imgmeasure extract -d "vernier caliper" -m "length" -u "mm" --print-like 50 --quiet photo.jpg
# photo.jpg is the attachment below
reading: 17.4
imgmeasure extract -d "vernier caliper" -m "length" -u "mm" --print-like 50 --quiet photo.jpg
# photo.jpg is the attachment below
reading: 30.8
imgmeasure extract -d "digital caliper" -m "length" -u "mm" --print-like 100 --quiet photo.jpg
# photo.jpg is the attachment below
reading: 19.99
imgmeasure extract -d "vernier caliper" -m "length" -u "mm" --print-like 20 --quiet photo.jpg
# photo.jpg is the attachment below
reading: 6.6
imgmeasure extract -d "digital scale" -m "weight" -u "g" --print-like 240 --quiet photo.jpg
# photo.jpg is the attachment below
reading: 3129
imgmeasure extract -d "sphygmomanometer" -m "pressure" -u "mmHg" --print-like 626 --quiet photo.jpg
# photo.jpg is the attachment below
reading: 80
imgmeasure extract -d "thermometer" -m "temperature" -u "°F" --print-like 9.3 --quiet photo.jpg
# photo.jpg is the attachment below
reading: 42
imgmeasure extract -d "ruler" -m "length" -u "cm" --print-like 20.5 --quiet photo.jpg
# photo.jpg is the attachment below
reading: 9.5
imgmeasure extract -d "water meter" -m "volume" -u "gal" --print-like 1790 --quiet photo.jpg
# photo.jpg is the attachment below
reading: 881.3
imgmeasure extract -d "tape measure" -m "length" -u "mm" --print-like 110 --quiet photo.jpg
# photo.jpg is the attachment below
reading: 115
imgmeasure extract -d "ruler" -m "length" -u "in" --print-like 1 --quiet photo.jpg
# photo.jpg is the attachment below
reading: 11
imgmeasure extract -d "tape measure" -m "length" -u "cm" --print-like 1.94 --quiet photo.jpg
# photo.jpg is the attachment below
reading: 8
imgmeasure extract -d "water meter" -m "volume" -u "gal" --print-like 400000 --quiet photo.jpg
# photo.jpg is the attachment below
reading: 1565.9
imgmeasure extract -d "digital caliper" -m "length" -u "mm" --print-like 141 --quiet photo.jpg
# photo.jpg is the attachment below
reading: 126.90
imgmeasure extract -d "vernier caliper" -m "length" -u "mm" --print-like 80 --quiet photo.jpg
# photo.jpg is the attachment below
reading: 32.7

+===+

→ Assigned task
Please format every item above as a two-column CSV with the header row item_text,reading and one row per item. Put each item's text and its answer in its own quoted field, with any line breaks replaced by spaces.

→ Response to this exercise
item_text,reading
"imgmeasure extract -d ""vernier caliper"" -m ""length"" -u ""mm"" --print-like 50 --quiet photo.jpg # photo.jpg is the attachment below reading:","17.4"
"imgmeasure extract -d ""vernier caliper"" -m ""length"" -u ""mm"" --print-like 50 --quiet photo.jpg # photo.jpg is the attachment below reading:","30.8"
"imgmeasure extract -d ""digital caliper"" -m ""length"" -u ""mm"" --print-like 100 --quiet photo.jpg # photo.jpg is the attachment below reading:","19.99"
"imgmeasure extract -d ""vernier caliper"" -m ""length"" -u ""mm"" --print-like 20 --quiet photo.jpg # photo.jpg is the attachment below reading:","6.6"
"imgmeasure extract -d ""digital scale"" -m ""weight"" -u ""g"" --print-like 240 --quiet photo.jpg # photo.jpg is the attachment below reading:","3129"
"imgmeasure extract -d ""sphygmomanometer"" -m ""pressure"" -u ""mmHg"" --print-like 626 --quiet photo.jpg # photo.jpg is the attachment below reading:","80"
"imgmeasure extract -d ""thermometer"" -m ""temperature"" -u ""°F"" --print-like 9.3 --quiet photo.jpg # photo.jpg is the attachment below reading:","42"
"imgmeasure extract -d ""ruler"" -m ""length"" -u ""cm"" --print-like 20.5 --quiet photo.jpg # photo.jpg is the attachment below reading:","9.5"
"imgmeasure extract -d ""water meter"" -m ""volume"" -u ""gal"" --print-like 1790 --quiet photo.jpg # photo.jpg is the attachment below reading:","881.3"
"imgmeasure extract -d ""tape measure"" -m ""length"" -u ""mm"" --print-like 110 --quiet photo.jpg # photo.jpg is the attachment below reading:","115"
"imgmeasure extract -d ""ruler"" -m ""length"" -u ""in"" --print-like 1 --quiet photo.jpg # photo.jpg is the attachment below reading:","11"
"imgmeasure extract -d ""tape measure"" -m ""length"" -u ""cm"" --print-like 1.94 --quiet photo.jpg # photo.jpg is the attachment below reading:","8"
"imgmeasure extract -d ""water meter"" -m ""volume"" -u ""gal"" --print-like 400000 --quiet photo.jpg # photo.jpg is the attachment below reading:","1565.9"
"imgmeasure extract -d ""digital caliper"" -m ""length"" -u ""mm"" --print-like 141 --quiet photo.jpg # photo.jpg is the attachment below reading:","126.90"
"imgmeasure extract -d ""vernier caliper"" -m ""length"" -u ""mm"" --print-like 80 --quiet photo.jpg # photo.jpg is the attachment below reading:","32.7"